NOTE: This story first ran in the national print edition of USA Today on 2/8/2018 and is available via USA Today online here.
USA Today Story:
I’m riding shotgun in an Olympic bobsled, rocketing some 90 mph down a snow-dusted chute in South Korea. A few seconds later, I’m spinning on the ice with a figure skater, just a breath away from leaping into a quadruple jump. And then, I’m in a snowboarder’s icy spray as he takes off for a last spectacular series of twists and flips, preparing for halfpipe gold.
I’ve been previewing the 2018 Winter Olympics with Intel True VR — and it is spectacular.
When the Olympics kick off with the opening ceremonies Friday in Pyeongchang, South Korea, it won’t just be a test of the best athletes in the world, it’s a test of the best tech, too.
Holograms of athletes, driverless shuttle buses, and performance-peaking SmartSuits are just a few of the displays of next-gen tech sure to dazzle people at the Olympics. But the chance to sit on your couch and watch more than 30 events live and via video on demand — as if you’re actually there — well, that’s nothing short of amazing, too.
If all goes according to plan, at least.
To pull this off, a test of a next-generation 5G network and a series of multiple camera “pods” shooting more than a terabyte an hour of footage all have to work without a hitch. (For a taste of how mind-boggling big the video footage alone is, one terabyte holds the equivalent of 250 full-length feature films.) All that footage goes by fiber-optic cables to a technical operations center, where it’s processed into the 360-degree and 3D stereoscopic footage that we can watch at home. And it all pretty much happens in real time. If all of that goes smoothly, it really will be like going to the Olympics without leaving home.
The best part? You don’t need a ton of expensive gadgets and gear to do it.
If you have an iOS or Android smartphone, you’ll need to download the NBC Sports VR app. There is a catch: You need pay TV to get access to all of the streaming content. Without it, you can only stream 30 minutes of coverage on your first visit and five minutes each day after that. It’s a drag, but since NBC forked out more than $4 billion for the rights to broadcast the four Olympic Games from 2014 to 2020, it’s understandable.

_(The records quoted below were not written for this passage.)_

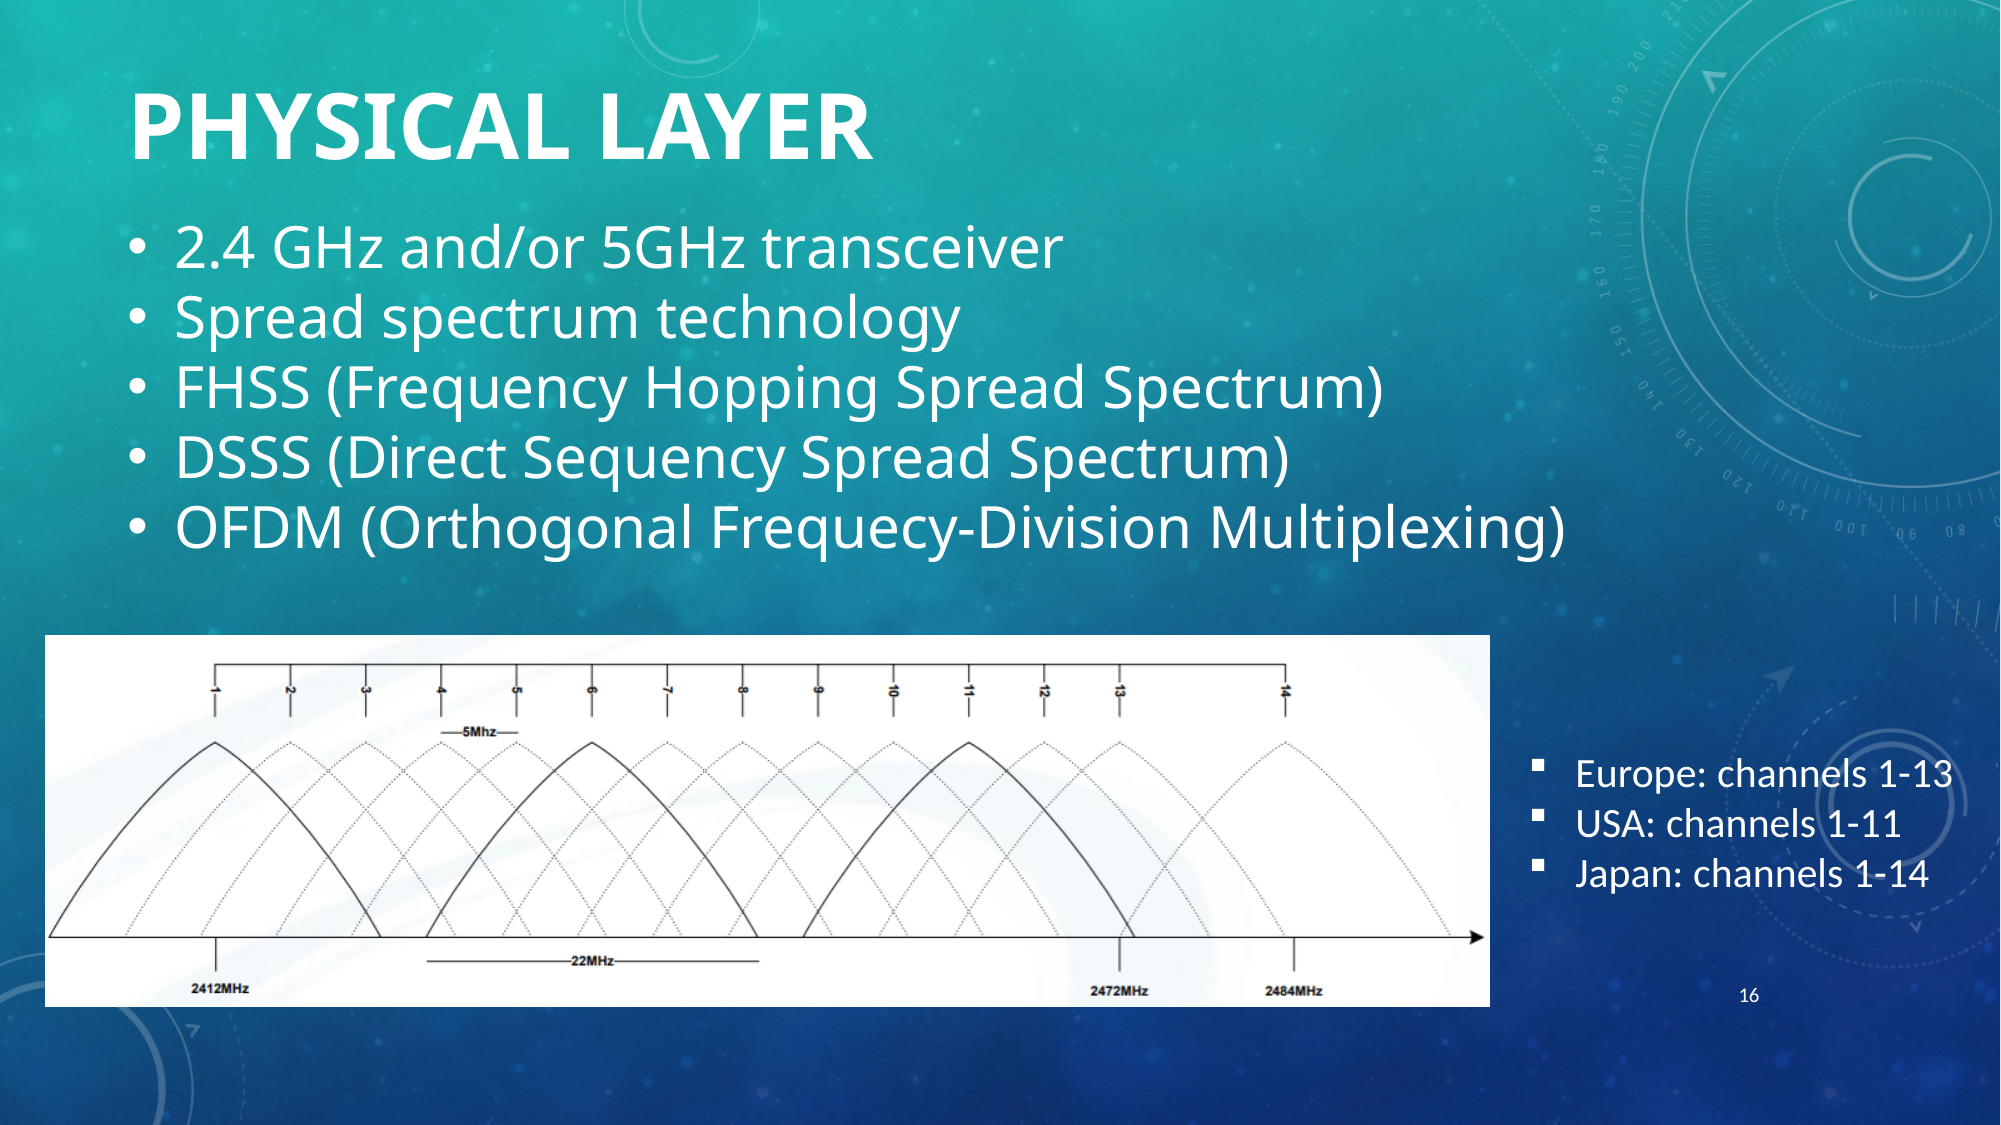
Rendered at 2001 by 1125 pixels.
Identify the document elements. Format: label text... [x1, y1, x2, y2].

title Physical Layer [112, 42, 1775, 204]
picture [0, 0, 2001, 1125]
text_box 2.4 GHz and/or 5GHz transceiver Spread spectrum technology FHSS (Frequency Hopping Spread Spectrum) DSSS (Direct Sequency Spread Spectrum) OFDM (Orthogonal Frequecy-Division Multiplexing) [112, 204, 1593, 568]
text_box Europe: channels 1-13 USA: channels 1-11 Japan: channels 1-14 [1513, 737, 2000, 903]
slide_number 16 [1684, 963, 1775, 1025]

From there you can use the app alone to see 360-degree and 180-degree video angles without any additional hardware.
Add in a $10 Google Cardboard viewer and you get a great taste of watching the Olympics in virtual reality. You can stop there if you want, or go to the next level with a dedicated VR headset — including Windows Mixed Reality headsets, Samsung Gear VR and Google Daydream.
I used my iPhone 7 Plus with a $10 cardboard viewer, and my Samsung Galaxy S7 smartphone with a $100 Gear VR headset. No surprise, the dedicated headset is better because you’re watching the action hands-free, and can use the focus dial to adjust the screen perfectly for you. (Sometimes with the cardboard, the video looks a little blurry to me.)
What’s it like? Mind-blowing. Awesome. Amazing. I actually wanted to sit down and grab onto something when the bobsled took off. I felt a mixture of fear, awe and a sense of a million little critical moves unfolding in a matter of mere seconds. I’m seeing new things, even after watching the same video more than a dozen times.
I’ve always loved watching the figure skaters on TV, but when a skater like Nathan Chen arches up and begins to twist into one of his incredible quadruple jumps, you best not blink, because you have just a half-second to see him in the air. With the VR app, you can stop him mid-spin and check his position out from just about every single angle.
I had everyone in my family try it out too, including my mom. She’s a hard sell on the latest gadgets, though she’s always game to try something new. “Whoa, this is crazy,” she exclaimed, “I’m ski-jumping! It’s fantastic!” She hooted and hollered and laughed through several videos already posted on the NBC Sport VR app. “(The headset) gets a little heavy, and it gets hot around my face,” she said when she finished up. “But it’s way better than I expected it to be, and a lot cheaper than going to the Olympics, even though you still feel like you’re there. I’ll watch about 20 minutes of it at a time, and I’ll watch on regular TV too.”
I’ve never felt like I was inside a sport before. No matter how many close-ups or slow-motion replays, it’s impossible to feel a sport that way by watching it in two dimensions on normal TV. I finally get what all the fuss is about. If you have a chance to check it out yourself, I highly recommend it.
For those of you who plan to watch online — true sports devotees recommend streaming content through a VPN (virtual private network) that gives you access to sports coverage from other countries. I tried two of them out for this article, Express VPN ($12.95 for one month, less for six- and 12-month options) and Private Internet Access ($6.95 per month, less for yearly and two-year options).
Several Reddit discussion groups recommend the CBC’s (Canada) or BBC’s free coverage of the Olympics for getting in-depth reporting from many of the various venues, though obviously they focus more on athletes from their own countries.